Carlos Pérez Laporta
Jesús y sus discípulos. Honoré Daumier. Rijksmuseum, Amsterdam. Foto: Lluís Ribes Mateu.

Evangelio: Lucas 6, 43-49

En aquel tiempo, decía Jesús a sus discípulos:

«No hay árbol bueno que dé fruto malo, ni árbol malo que dé fruto bueno; por ello, cada árbol se conoce por su fruto; porque no se recogen higos de las zarzas, ni se vendimian racimos de los espinos.

El hombre bueno, de la bondad que atesora en su corazón saca el bien, y el que es malo, de la maldad saca el mal; porque de lo que rebosa el corazón habla la boca.

¿Por qué me llamáis «Señor, Señor», y no hacéis lo que digo?

Todo el que viene a mí, escucha mis palabras y las pone en práctica, os voy a decir a quién se parece: se parece a uno que edificó una casa: cavó, ahondó y puso los cimientos sobre roca; vino una crecida, arremetió el río contra aquella casa, y no pudo derribarla, porque estaba sólidamente construida.

El que escucha y no pone en práctica se parece a uno que edificó una casa sobre tierra, sin cimiento; arremetió contra ella el río, y en seguida se derrumbó desplomándose, y fue grande la ruina de aquella casa».

Comentario

Puede que las palabras de Jesús nos hagan mirar nuestras obras y nos avergüencen. ¿Por qué damos malos frutos tantas veces?

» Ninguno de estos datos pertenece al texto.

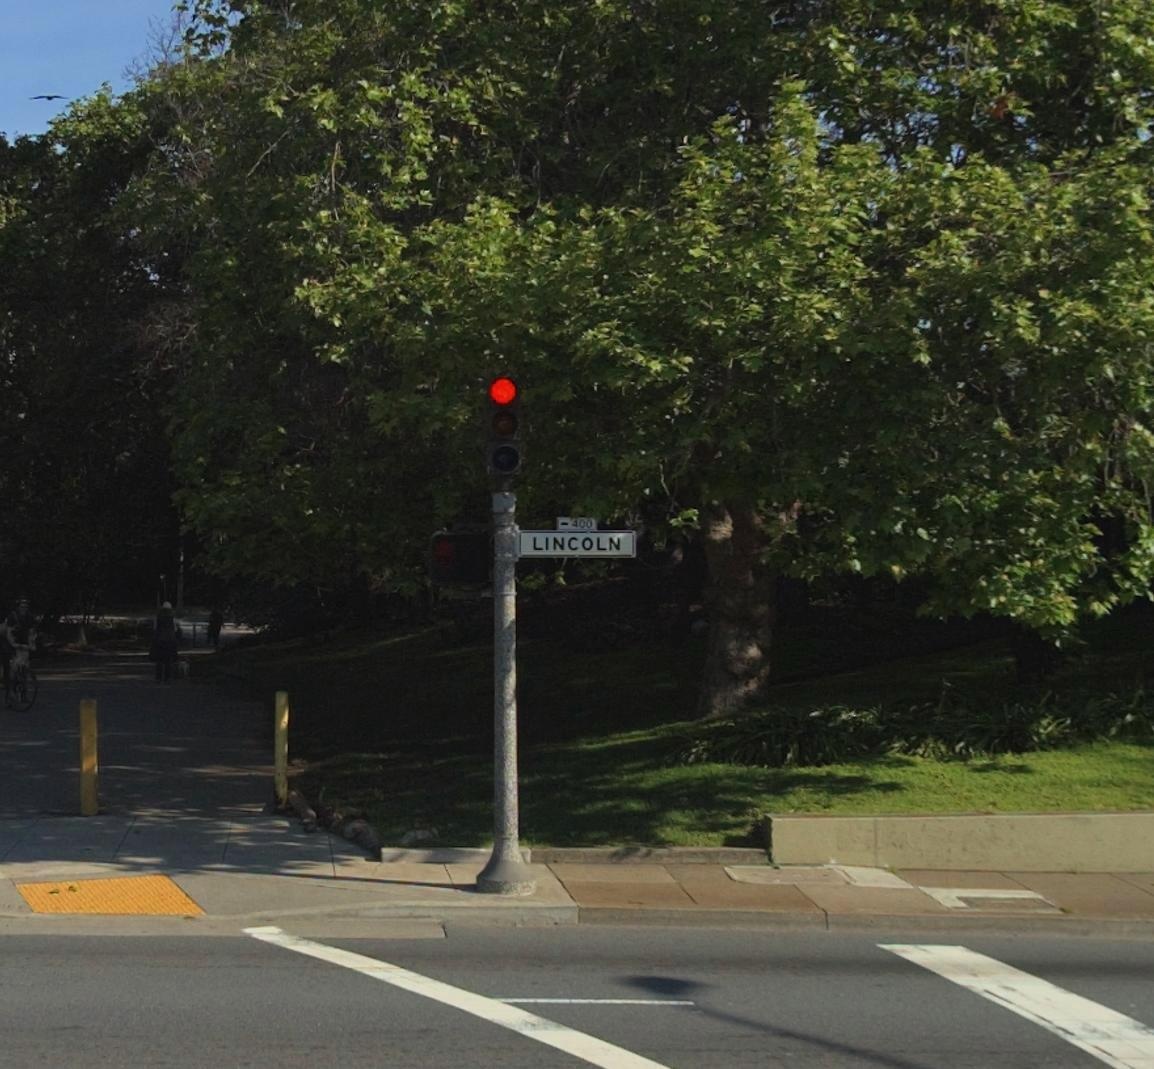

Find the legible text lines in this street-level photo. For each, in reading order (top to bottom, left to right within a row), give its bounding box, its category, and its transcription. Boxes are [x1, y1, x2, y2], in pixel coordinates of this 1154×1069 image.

[557, 517, 593, 530] StreetNumberRange: <-400
[532, 535, 623, 553] StreetName: LINCOLN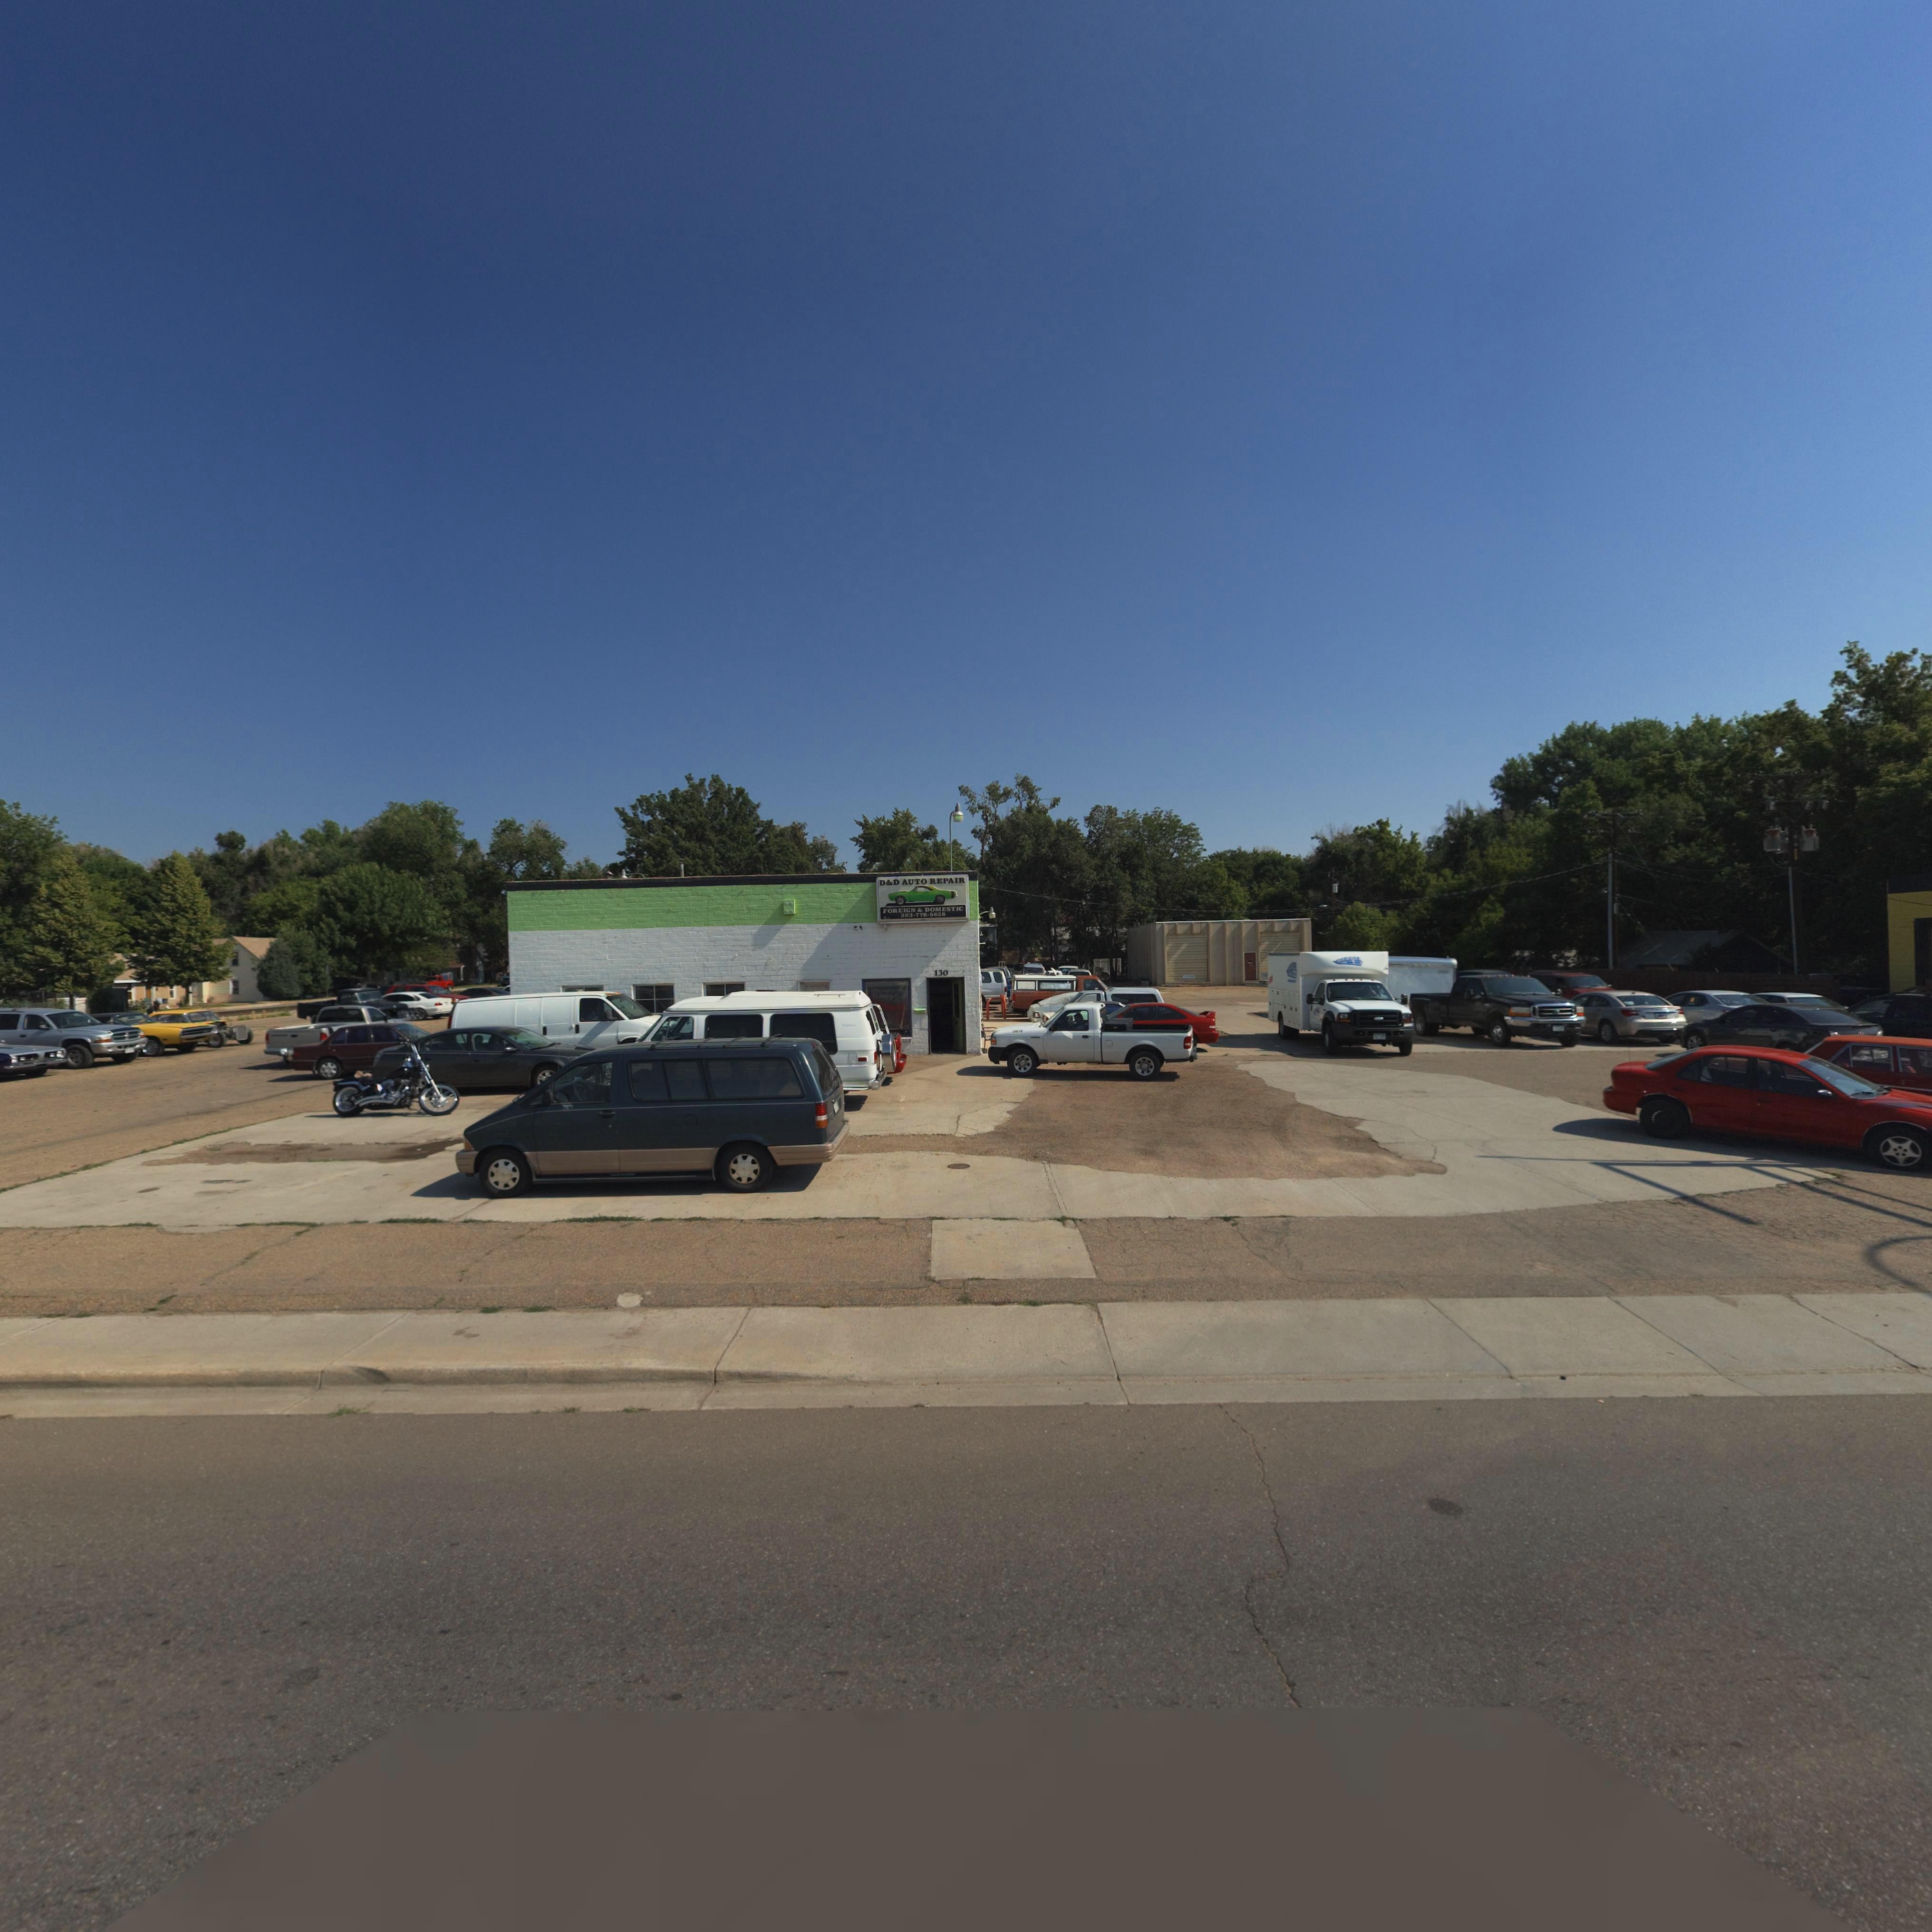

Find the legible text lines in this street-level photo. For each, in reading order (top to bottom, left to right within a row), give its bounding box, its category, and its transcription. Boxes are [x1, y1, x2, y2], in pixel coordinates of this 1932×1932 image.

[879, 877, 965, 886] BusinessName: D*D AUTO REPAIR
[934, 969, 948, 976] StreetNumber: 130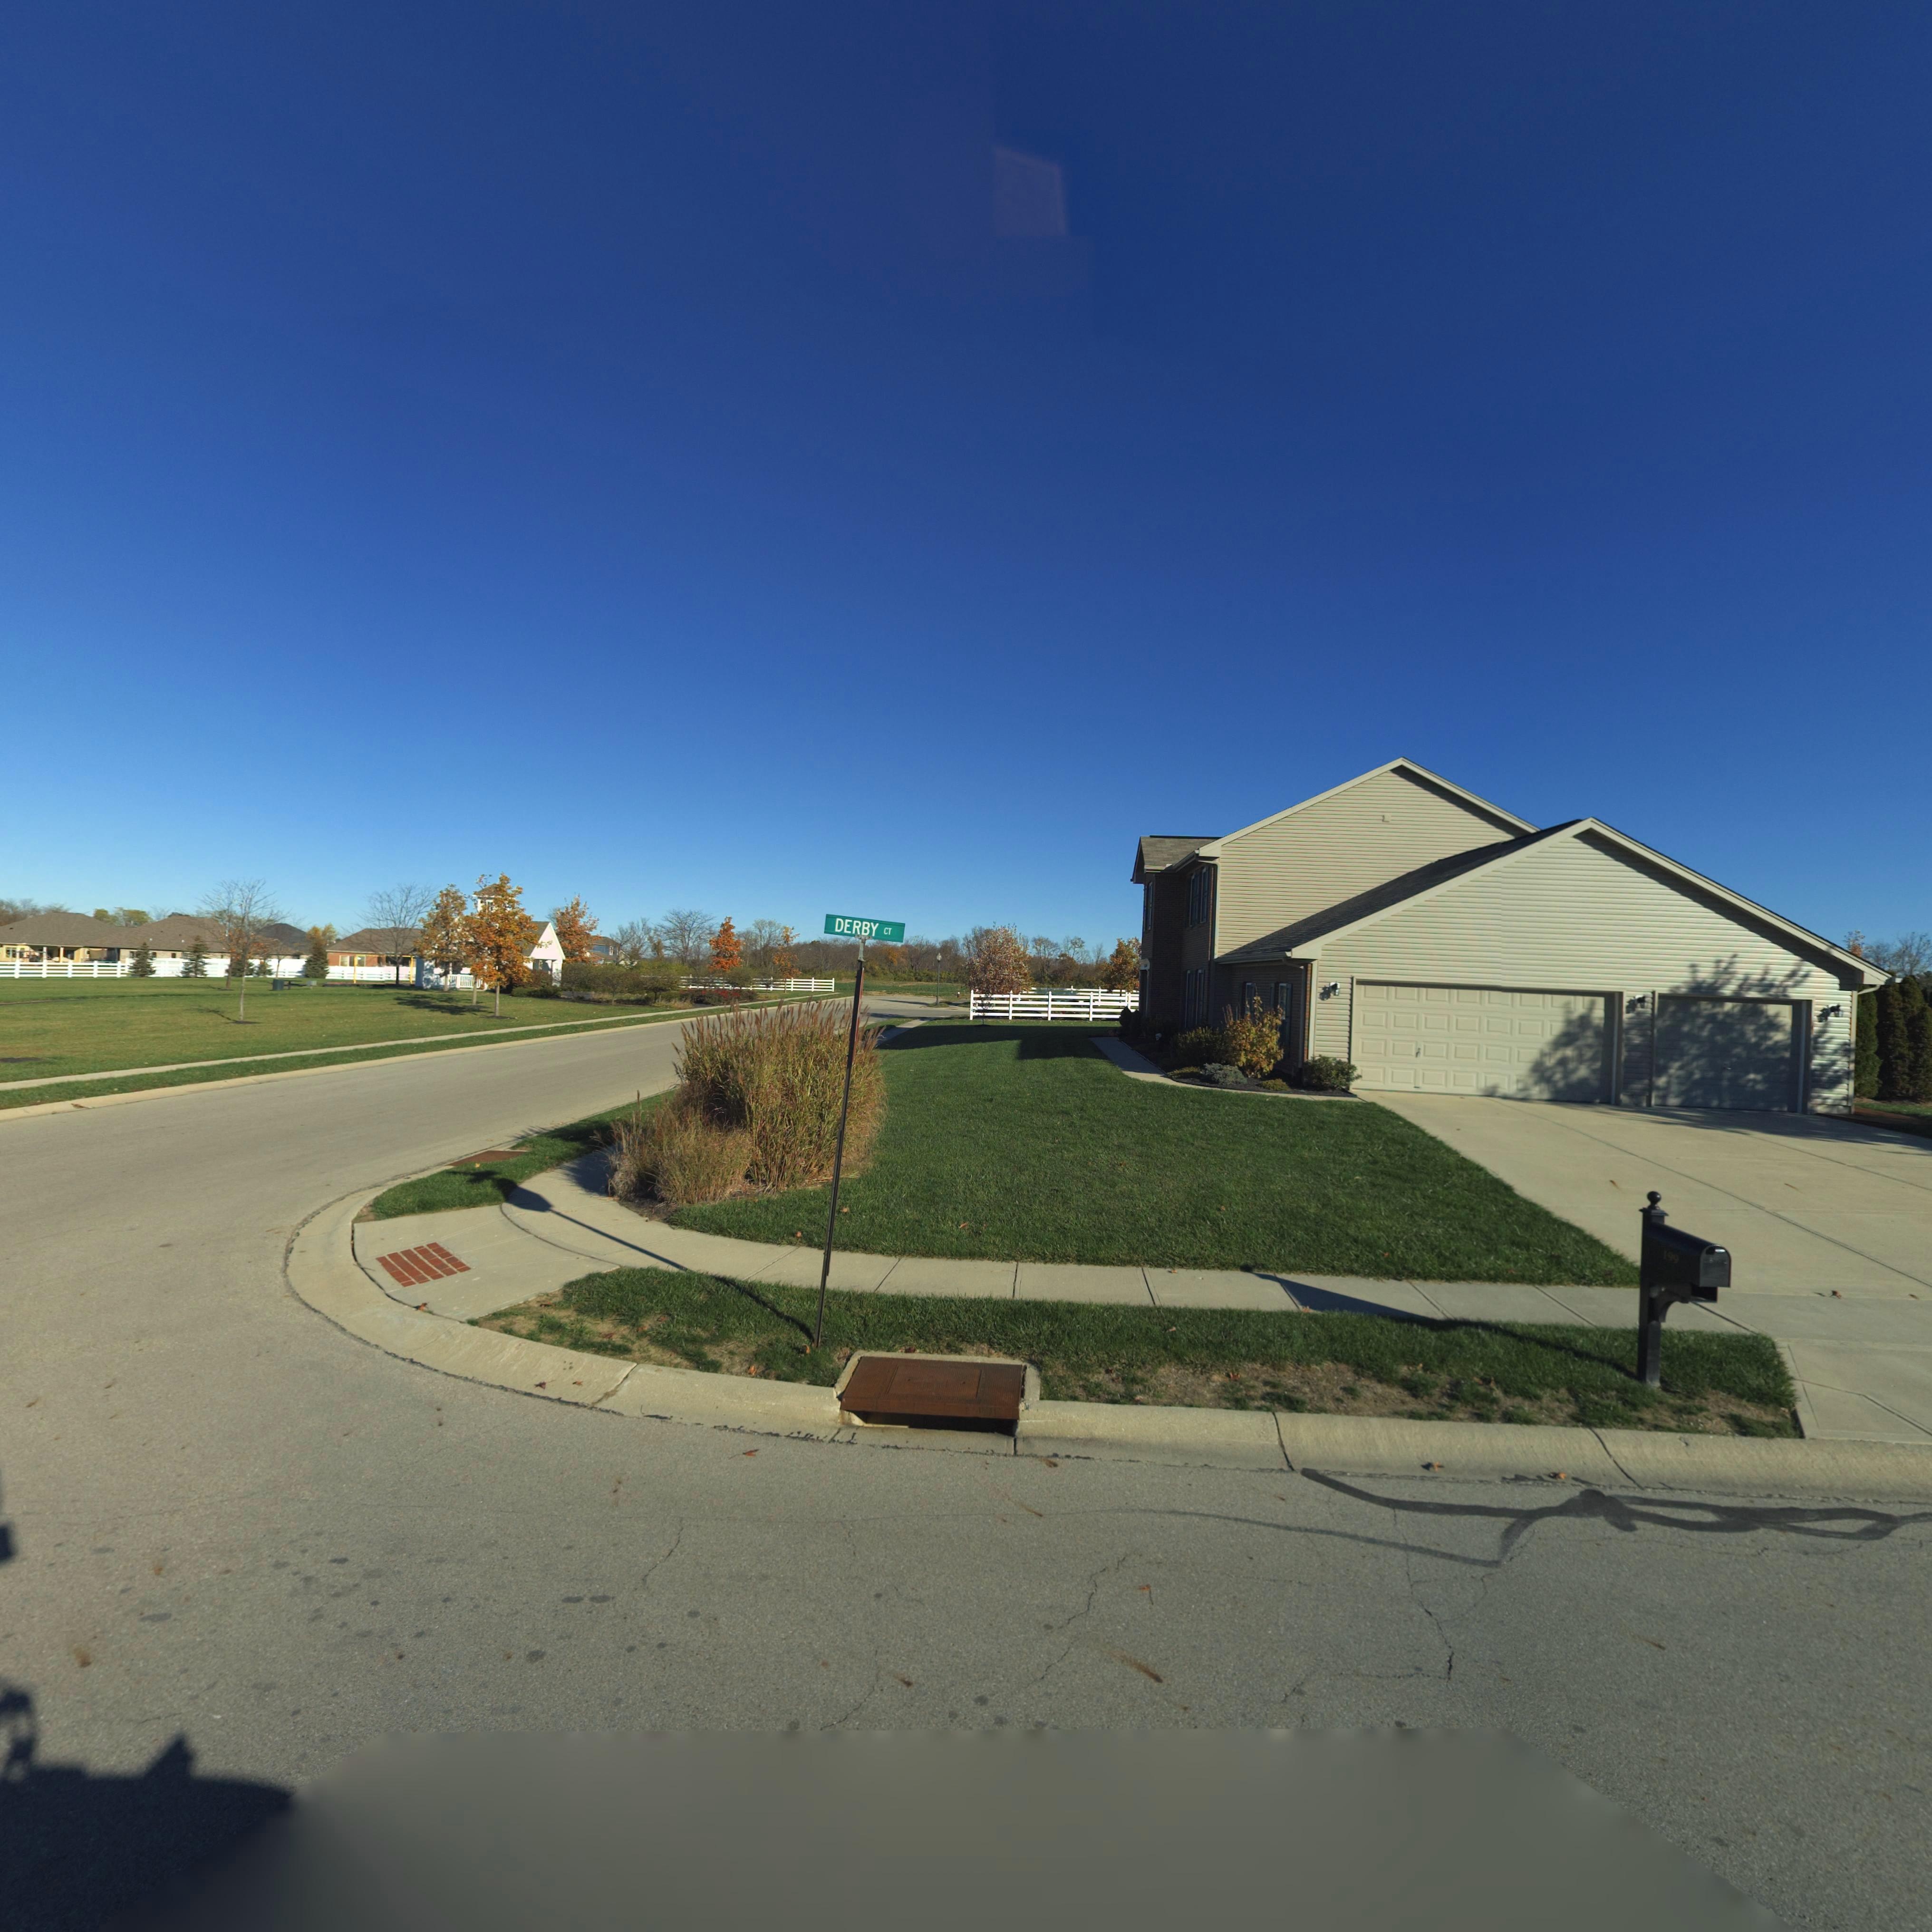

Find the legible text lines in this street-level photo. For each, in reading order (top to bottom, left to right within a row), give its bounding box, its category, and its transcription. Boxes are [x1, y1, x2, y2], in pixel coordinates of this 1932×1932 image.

Algunos filósofos pensaban que bastaba con entender: si uno comprendía el bien, lo haría. Pero nosotros no vivimos así, porque sabemos que muchas veces nos vemos sin fuerzas para hacer el bien que querríamos. ¿Por qué ocurre esto? Los gnósticos interpretaban esta imagen de Jesús en un sentido determinista: el que es mal árbol por naturaleza está destinado a la perdición, y nada puede hacer; el que es árbol bueno se salvará de manera natural. Pero esa tampoco es nuestra experiencia, porque también comprendemos y elegimos y, aunque estamos condicionados por nuestra naturaleza, no estamos determinados.El Evangelio en realidad da en el clavo: el elemento principal de nuestras buenas obras no proviene en primera instancia de nuestras buenas ideas o de nuestras buena disposición natural; sino del acopio de Bien que hacemos en el corazón, de la bondad que atesoramos, porque «de lo que rebosa el corazón habla la boca».

Nosotros no sacamos el bien de nuestras propias fuerzas o sentimientos, el bien siempre viene de fuera, de Dios que es el sumo Bien. En nosotros actúa de manera refleja: los niños son más buenos cuánta más bondad han recibido desde pequeños; del mismo modo, nosotros, cuanto más atesoramos la bondad de Dios, más crecemos en nuestra capacidad de ejercitar el bien.

Es el caso de María. Seguro que cuando Lucas escribía estas expresiones no olvidaba cómo había escrito que María guardaba todas los acontecimientos de la vida de su hijo en el corazón y los meditaba. María fue preservada del pecado original porque le fue dado atesorar ya en su concepción la bondad de la creación divina. Pero fue creciendo en bondad y santidad no determinada por su impecabilidad, sino por su afán de seguir custodiando en su corazón cada gesto de amor que el Señor tenía con ella.